With that battle won, the Pecks have a new issue on their hands. A few weeks ago, the state Department of Revenue sent the store owners a delinquency notice for the month of January. But they never collected any sales taxes that month because the city wouldn’t let them open their store, over an issue with a wall that needed to be replaced.

“The inspector came in walked to the back of the store walked to the front and said, I’ll send you your certificate,” said Mark.

“I was sitting back there on the desk on the computer. He walked back there and said, hi! Bye!,” said Tobie.

So after the nearly four months delay, Tobias Uniques opened for customers. The store’s business license from Pigeon Forge hangs on the wall.

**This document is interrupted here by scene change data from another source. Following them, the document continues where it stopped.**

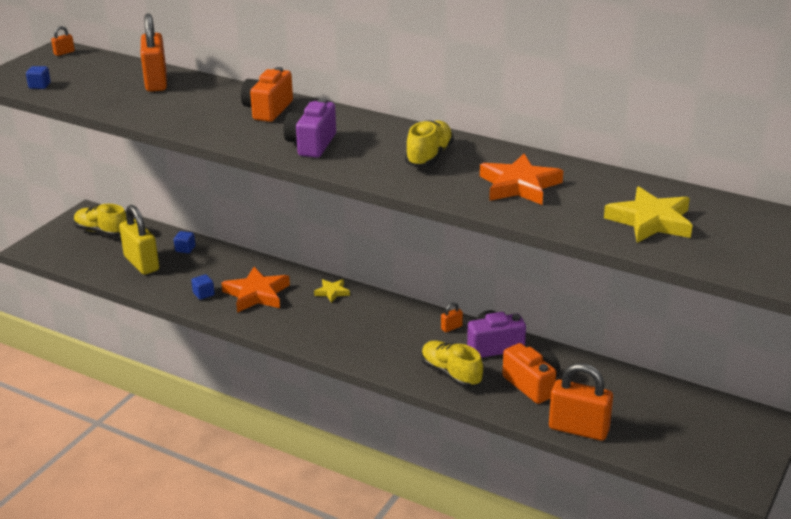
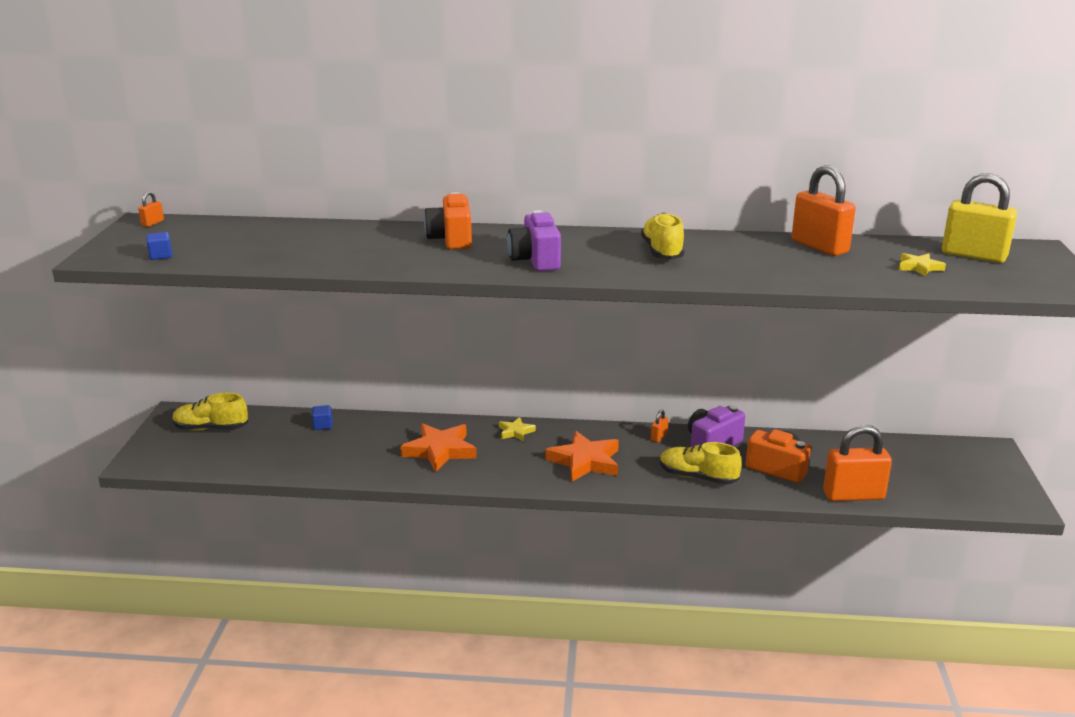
camera: 25 degrees left, 5 degrees down
(141, 263) = (286, 449): yellow padlock -> yellow padlock (973, 255)
(156, 82) = (297, 234): orange padlock -> orange padlock (819, 246)
(203, 294) = (383, 463): blue cube -> none
(519, 185) = (774, 260): orange star -> orange star (585, 461)
(650, 221) = (919, 267): yellow star -> yellow star, size x0.52

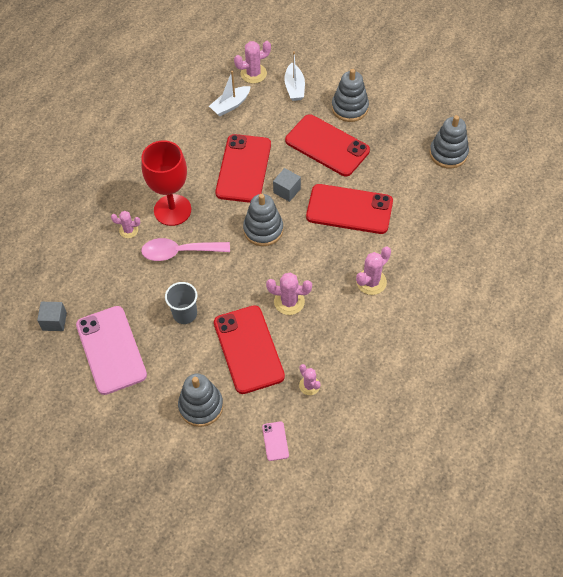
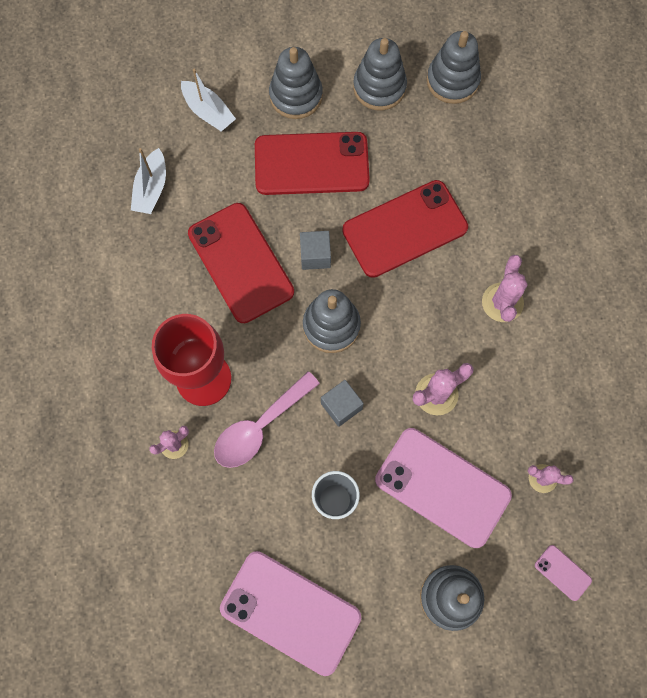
camera: 40 degrees left, 15 degrees up
(54, 321) = (190, 631): grey cube -> grey cube (341, 406)
(248, 349) = (442, 487): red phone -> pink phone
(253, 74) = (142, 126): pink cactus -> none
(401, 131) = (379, 87): none -> grey stacking toy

“Being open is a great feeling to be back in business, to talk with my customers and I’m so excited,” said Tobie.

With that issue settled, there is a new problem for the family. They were told they owe over $3,000 in taxes for January when they were unable to open.

“That’s the bill from the state saying we owe revenue taxes when we were not even open,” said Mark.

“The tax revenue wants us to pay all the penalties and the money that they estimated that we made in January. We didn’t have our business license then, so how could we pay taxes when we couldn’t even open,” said Tobie

“I don’t understand it, the guy tells me well we just estimate what you owe. I’m going, how can you estimate? We weren’t open,” said Mark.

The store’s business ledger for January shows no transactions for the month, or for the next three months.

The state Department of Revenue tells WATE that when businesses register for a tax account, they need to file a tax return even if the business had no sales for the reporting period. The tax return in that case will report zero dollars due. If the business does not file its tax return, the system will automatically send an estimated assessment to the taxpayer as a Final Demand letter. However, after getting the Final Demand letter, the business can file the missing return or returns.

“I want it to go away. It is a headache,” said Mark.

Tobie and Mark called a few hours ago saying their headache is over. Based on the information sent to us from the Department of Finance, we encouraged Mark to call the state directly, and he did. He presented the background to a representative from the sales and tax office, their response was quick.

Mark was told his business should not have gotten the demand letter because their store was not registered with the state in January after the business had moved from Gatlinburg to Pigeon Forge at the end of December. Mark was told he’ll be sent a form within a few days showing his store does not owe any money to the state.